Return every record verbatim.
──────── Provided data ────────
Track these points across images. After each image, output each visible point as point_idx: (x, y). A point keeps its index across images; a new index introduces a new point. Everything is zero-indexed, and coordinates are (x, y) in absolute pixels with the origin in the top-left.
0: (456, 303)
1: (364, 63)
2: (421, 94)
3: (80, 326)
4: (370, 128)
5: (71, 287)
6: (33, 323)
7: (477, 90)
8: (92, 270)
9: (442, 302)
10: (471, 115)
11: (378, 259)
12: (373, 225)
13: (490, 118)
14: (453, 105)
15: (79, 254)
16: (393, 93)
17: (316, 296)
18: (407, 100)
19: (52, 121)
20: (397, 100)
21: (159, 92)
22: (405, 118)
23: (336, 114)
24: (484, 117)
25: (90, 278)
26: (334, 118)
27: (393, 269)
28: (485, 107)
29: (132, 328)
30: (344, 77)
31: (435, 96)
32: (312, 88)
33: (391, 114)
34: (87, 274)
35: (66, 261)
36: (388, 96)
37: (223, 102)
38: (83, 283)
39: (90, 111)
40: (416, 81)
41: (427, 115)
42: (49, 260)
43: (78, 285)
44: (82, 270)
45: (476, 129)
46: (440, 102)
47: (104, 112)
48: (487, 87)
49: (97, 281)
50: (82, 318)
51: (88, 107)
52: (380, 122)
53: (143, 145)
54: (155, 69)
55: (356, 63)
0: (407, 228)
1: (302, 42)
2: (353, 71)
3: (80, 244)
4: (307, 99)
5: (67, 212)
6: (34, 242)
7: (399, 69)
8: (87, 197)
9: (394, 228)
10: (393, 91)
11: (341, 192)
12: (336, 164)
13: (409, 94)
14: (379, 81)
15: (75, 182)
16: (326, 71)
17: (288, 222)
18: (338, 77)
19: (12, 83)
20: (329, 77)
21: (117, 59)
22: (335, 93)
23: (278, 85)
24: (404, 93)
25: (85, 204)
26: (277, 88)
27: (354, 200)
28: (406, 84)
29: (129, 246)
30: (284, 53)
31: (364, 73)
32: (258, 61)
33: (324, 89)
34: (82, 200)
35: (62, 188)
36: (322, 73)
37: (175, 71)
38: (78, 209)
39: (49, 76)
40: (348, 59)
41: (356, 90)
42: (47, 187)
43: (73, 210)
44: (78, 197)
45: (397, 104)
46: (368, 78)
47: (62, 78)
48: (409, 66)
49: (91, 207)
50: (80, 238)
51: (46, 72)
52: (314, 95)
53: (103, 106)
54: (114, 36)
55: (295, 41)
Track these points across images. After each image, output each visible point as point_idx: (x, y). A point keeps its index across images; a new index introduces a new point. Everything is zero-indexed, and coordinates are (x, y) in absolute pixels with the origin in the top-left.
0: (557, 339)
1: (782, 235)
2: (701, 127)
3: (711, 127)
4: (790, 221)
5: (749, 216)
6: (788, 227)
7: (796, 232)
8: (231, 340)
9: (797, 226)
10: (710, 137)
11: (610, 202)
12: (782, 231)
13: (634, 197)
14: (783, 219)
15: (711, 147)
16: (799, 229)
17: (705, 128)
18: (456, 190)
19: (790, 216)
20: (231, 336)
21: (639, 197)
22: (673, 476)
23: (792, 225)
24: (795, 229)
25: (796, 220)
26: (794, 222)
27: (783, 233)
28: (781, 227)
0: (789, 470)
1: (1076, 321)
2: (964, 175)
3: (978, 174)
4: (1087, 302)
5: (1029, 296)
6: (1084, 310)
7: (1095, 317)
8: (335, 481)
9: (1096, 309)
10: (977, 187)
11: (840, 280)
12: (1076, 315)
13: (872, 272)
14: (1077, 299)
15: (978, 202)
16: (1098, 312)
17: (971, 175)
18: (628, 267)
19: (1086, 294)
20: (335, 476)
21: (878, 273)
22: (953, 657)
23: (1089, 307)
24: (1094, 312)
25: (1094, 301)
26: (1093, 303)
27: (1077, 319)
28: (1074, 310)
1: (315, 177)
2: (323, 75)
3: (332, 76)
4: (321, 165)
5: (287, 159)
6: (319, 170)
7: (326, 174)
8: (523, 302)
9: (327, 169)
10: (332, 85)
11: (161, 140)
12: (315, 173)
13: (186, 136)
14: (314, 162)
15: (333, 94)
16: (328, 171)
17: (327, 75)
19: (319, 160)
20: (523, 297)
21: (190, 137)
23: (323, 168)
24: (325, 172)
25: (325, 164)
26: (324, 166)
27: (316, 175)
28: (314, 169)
────────
Expected answer:
Track these points across images. After each image, output each visible point as point_idx: (x, y). A point keeps its index across images; a new index introduces a new point. Everything is zero-indexed, and coordinates are (x, y) in absolute pixels with the origin in the top-left.
0: (456, 303)
1: (364, 63)
2: (421, 94)
3: (80, 326)
4: (370, 128)
5: (71, 287)
6: (33, 323)
7: (477, 90)
8: (92, 270)
9: (442, 302)
10: (471, 115)
11: (378, 259)
12: (373, 225)
13: (490, 118)
14: (453, 105)
15: (79, 254)
16: (393, 93)
17: (316, 296)
18: (407, 100)
19: (52, 121)
20: (397, 100)
21: (159, 92)
22: (405, 118)
23: (336, 114)
24: (484, 117)
25: (90, 278)
26: (334, 118)
27: (393, 269)
28: (485, 107)
29: (132, 328)
30: (344, 77)
31: (435, 96)
32: (312, 88)
33: (391, 114)
34: (87, 274)
35: (66, 261)
36: (388, 96)
37: (223, 102)
38: (83, 283)
39: (90, 111)
40: (416, 81)
41: (427, 115)
42: (49, 260)
43: (78, 285)
44: (82, 270)
45: (476, 129)
46: (440, 102)
47: (104, 112)
48: (487, 87)
49: (97, 281)
50: (82, 318)
51: (88, 107)
52: (380, 122)
53: (143, 145)
54: (155, 69)
55: (356, 63)
0: (407, 228)
1: (302, 42)
2: (353, 71)
3: (80, 244)
4: (307, 99)
5: (67, 212)
6: (34, 242)
7: (399, 69)
8: (87, 197)
9: (394, 228)
10: (393, 91)
11: (341, 192)
12: (336, 164)
13: (409, 94)
14: (379, 81)
15: (75, 182)
16: (326, 71)
17: (288, 222)
18: (338, 77)
19: (12, 83)
20: (329, 77)
21: (117, 59)
22: (335, 93)
23: (278, 85)
24: (404, 93)
25: (85, 204)
26: (277, 88)
27: (354, 200)
28: (406, 84)
29: (129, 246)
30: (284, 53)
31: (364, 73)
32: (258, 61)
33: (324, 89)
34: (82, 200)
35: (62, 188)
36: (322, 73)
37: (175, 71)
38: (78, 209)
39: (49, 76)
40: (348, 59)
41: (356, 90)
42: (47, 187)
43: (73, 210)
44: (78, 197)
45: (397, 104)
46: (368, 78)
47: (62, 78)
48: (409, 66)
49: (91, 207)
50: (80, 238)
51: (46, 72)
52: (314, 95)
53: (103, 106)
54: (114, 36)
55: (295, 41)
Track these points across images. After each image, output each visible point as point_idx: (x, y). A point keeps its index across images; a new index introduces a new point. Everything is zero-indexed, and coordinates are (x, y) in absolute pixels with the origin in the top-left.
0: (557, 339)
1: (782, 235)
2: (701, 127)
3: (711, 127)
4: (790, 221)
5: (749, 216)
6: (788, 227)
7: (796, 232)
8: (231, 340)
9: (797, 226)
10: (710, 137)
11: (610, 202)
12: (782, 231)
13: (634, 197)
14: (783, 219)
15: (711, 147)
16: (799, 229)
17: (705, 128)
18: (456, 190)
19: (790, 216)
20: (231, 336)
21: (639, 197)
22: (673, 476)
23: (792, 225)
24: (795, 229)
25: (796, 220)
26: (794, 222)
27: (783, 233)
28: (781, 227)
0: (789, 470)
1: (1076, 321)
2: (964, 175)
3: (978, 174)
4: (1087, 302)
5: (1029, 296)
6: (1084, 310)
7: (1095, 317)
8: (335, 481)
9: (1096, 309)
10: (977, 187)
11: (840, 280)
12: (1076, 315)
13: (872, 272)
14: (1077, 299)
15: (978, 202)
16: (1098, 312)
17: (971, 175)
18: (628, 267)
19: (1086, 294)
20: (335, 476)
21: (878, 273)
22: (953, 657)
23: (1089, 307)
24: (1094, 312)
25: (1094, 301)
26: (1093, 303)
27: (1077, 319)
28: (1074, 310)
1: (315, 177)
2: (323, 75)
3: (332, 76)
4: (321, 165)
5: (287, 159)
6: (319, 170)
7: (326, 174)
8: (523, 302)
9: (327, 169)
10: (332, 85)
11: (161, 140)
12: (315, 173)
13: (186, 136)
14: (314, 162)
15: (333, 94)
16: (328, 171)
17: (327, 75)
19: (319, 160)
20: (523, 297)
21: (190, 137)
23: (323, 168)
24: (325, 172)
25: (325, 164)
26: (324, 166)
27: (316, 175)
28: (314, 169)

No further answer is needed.